Step 3. Keep your connections alive and in good shape
In order to reasonably manage system and network resources both servers and network infrastructure components (firewalls, etc.) are designed to deal with abandoned connections. This "dealing" is quite simple: those connections that do nothing for a longer period of time are considered dead and are dropped. In other words, the communicating computers are supposed to... communicate!
This sounds easy, as the major reason to connect to our servers is to execute some functions, right? This is true in general, but not necessarily for applications that work over long period of time, which can themselves have some periods of communication inactivity.
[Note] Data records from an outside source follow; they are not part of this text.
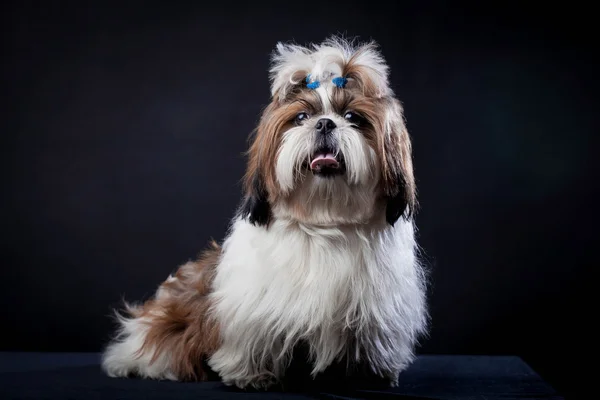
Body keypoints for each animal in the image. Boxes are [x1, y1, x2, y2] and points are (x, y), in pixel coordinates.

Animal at [102, 36, 426, 390]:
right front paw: (251, 374)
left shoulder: (375, 308)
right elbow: (255, 337)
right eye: (301, 117)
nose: (325, 123)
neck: (325, 220)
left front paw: (370, 373)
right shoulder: (252, 307)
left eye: (353, 117)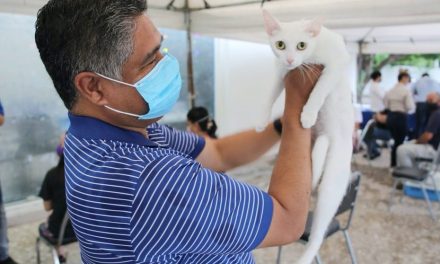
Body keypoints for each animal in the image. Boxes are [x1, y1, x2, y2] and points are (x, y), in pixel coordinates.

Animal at [262, 9, 354, 264]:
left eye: (302, 45)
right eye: (280, 45)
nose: (291, 60)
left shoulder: (336, 63)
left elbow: (320, 88)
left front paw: (309, 113)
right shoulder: (280, 69)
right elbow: (271, 92)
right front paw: (261, 119)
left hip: (330, 188)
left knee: (319, 234)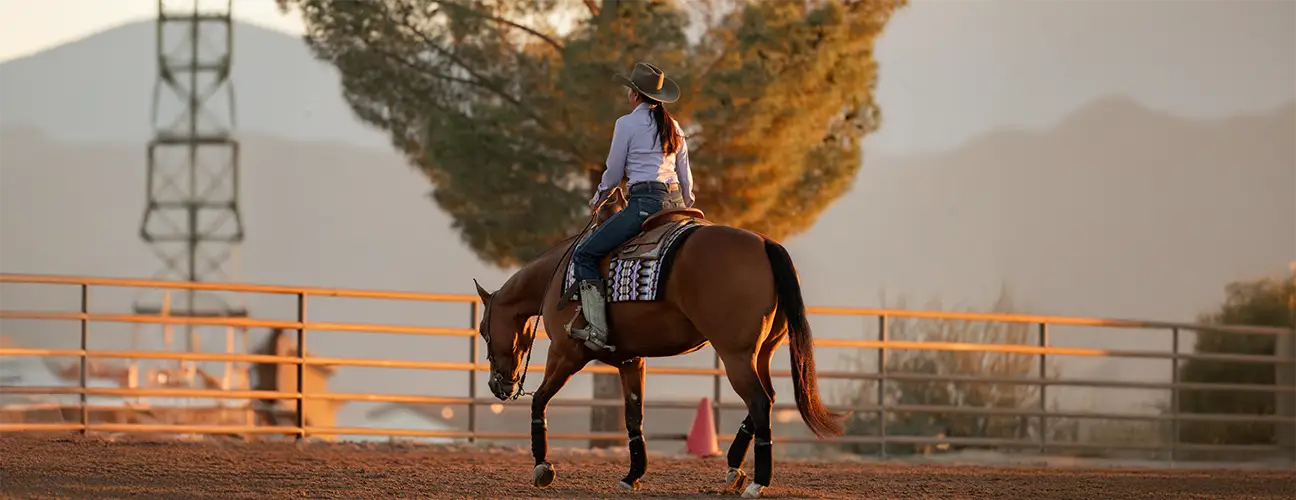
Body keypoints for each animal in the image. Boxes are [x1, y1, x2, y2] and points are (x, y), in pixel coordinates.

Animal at [471, 187, 845, 498]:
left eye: (484, 330)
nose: (498, 385)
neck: (560, 276)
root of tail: (765, 243)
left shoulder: (565, 354)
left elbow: (540, 401)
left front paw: (541, 467)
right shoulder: (630, 361)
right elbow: (633, 417)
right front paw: (632, 475)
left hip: (735, 355)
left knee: (759, 401)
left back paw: (756, 482)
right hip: (761, 353)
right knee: (767, 398)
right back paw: (733, 470)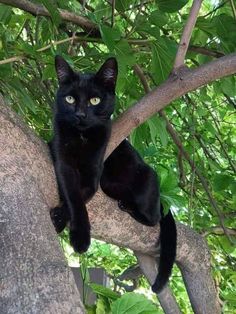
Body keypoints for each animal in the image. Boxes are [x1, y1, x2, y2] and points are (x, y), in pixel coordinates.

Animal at [49, 55, 117, 253]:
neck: (82, 136)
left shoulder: (93, 173)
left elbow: (82, 195)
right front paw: (80, 237)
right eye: (70, 99)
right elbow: (74, 196)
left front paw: (60, 219)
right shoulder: (64, 163)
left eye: (94, 100)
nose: (80, 114)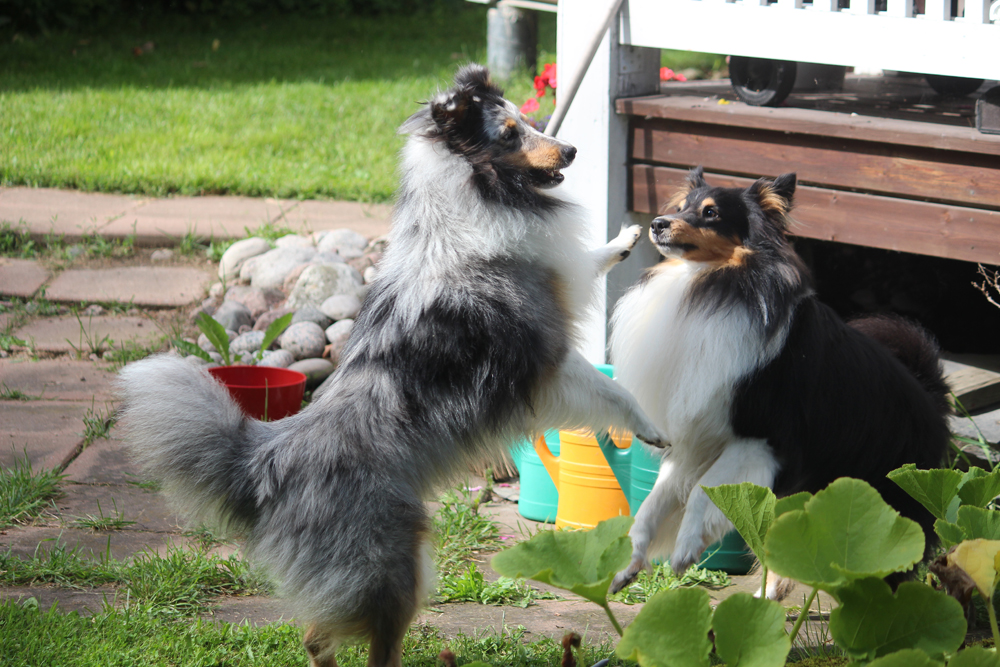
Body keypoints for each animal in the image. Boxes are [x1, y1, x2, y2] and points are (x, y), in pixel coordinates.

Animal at [117, 65, 667, 667]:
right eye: (510, 134)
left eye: (528, 122)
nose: (571, 149)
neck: (465, 199)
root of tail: (266, 462)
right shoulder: (553, 363)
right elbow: (615, 393)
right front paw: (653, 429)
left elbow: (588, 263)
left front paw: (624, 239)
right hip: (394, 566)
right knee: (371, 642)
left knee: (315, 636)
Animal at [607, 167, 951, 598]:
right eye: (682, 206)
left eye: (711, 213)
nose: (656, 224)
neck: (709, 283)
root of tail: (931, 394)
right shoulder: (693, 438)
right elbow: (653, 504)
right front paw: (629, 563)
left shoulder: (760, 438)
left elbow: (707, 489)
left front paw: (686, 549)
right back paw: (765, 599)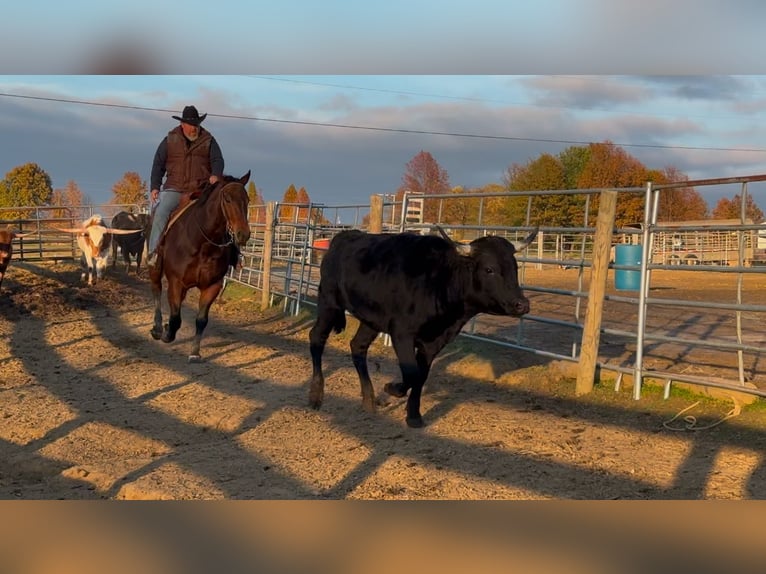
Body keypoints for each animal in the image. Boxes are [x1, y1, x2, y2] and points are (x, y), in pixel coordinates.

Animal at [152, 171, 254, 362]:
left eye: (247, 199)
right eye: (227, 198)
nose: (243, 234)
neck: (202, 243)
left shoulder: (212, 286)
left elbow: (201, 320)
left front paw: (194, 352)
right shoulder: (176, 282)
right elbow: (175, 318)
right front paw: (167, 333)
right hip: (154, 268)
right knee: (156, 290)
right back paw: (157, 328)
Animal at [308, 227, 536, 430]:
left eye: (515, 268)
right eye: (489, 269)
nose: (522, 304)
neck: (440, 281)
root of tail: (344, 236)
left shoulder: (434, 342)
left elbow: (421, 376)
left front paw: (413, 415)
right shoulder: (402, 334)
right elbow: (411, 374)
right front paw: (392, 388)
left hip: (371, 319)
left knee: (358, 346)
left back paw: (369, 400)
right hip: (329, 303)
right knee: (316, 337)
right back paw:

In particular, this is essential for those applications that log in and then establish parallel streaming connection for subscriptions, leaving the first connection (those that was used to log in) somewhat unused.
In order to fulfill the requirement to "communicate" without any other business-level reason to do so, our servers offer the "ping" function that does not interfere with your trading activities, but is enough to refresh internal state of all the components on the way.
We recommend that if your application has no other reason to execute anything, it should call the "ping" command at least once per 10 minutes. This will ensure that your connections will never be considered stale.
The "ping" command is also a valid way to check whether the connection itself is indeed still alive.
Step 4. Monitor the subscription stream
For those applications that work with streaming subscriptions it might be useful to check whether the streaming connection is still alive. This is particularly important for those client programs that subscribe for low-frequency events, as there can be long periods of silence on the wire between subsequent data packets.
There is no "ping" command for the streaming connection - or rather there is its inverse form, the "keepAlive" message. It works the following way: the client program can subscribe for the "keepAlive" packets and the server will ping that client program with periodic "keepAlive" notifications. This way the client program can detect connection problems if there is no "keepAlive" packet arriving for some longer period of time.
We promise to send one "keepAlive" packet more or less every 3 seconds - use that guarantee to check whether the stream is still working even if the actual information you have subscribed to changes rarely and you do not get any news for long periods of time.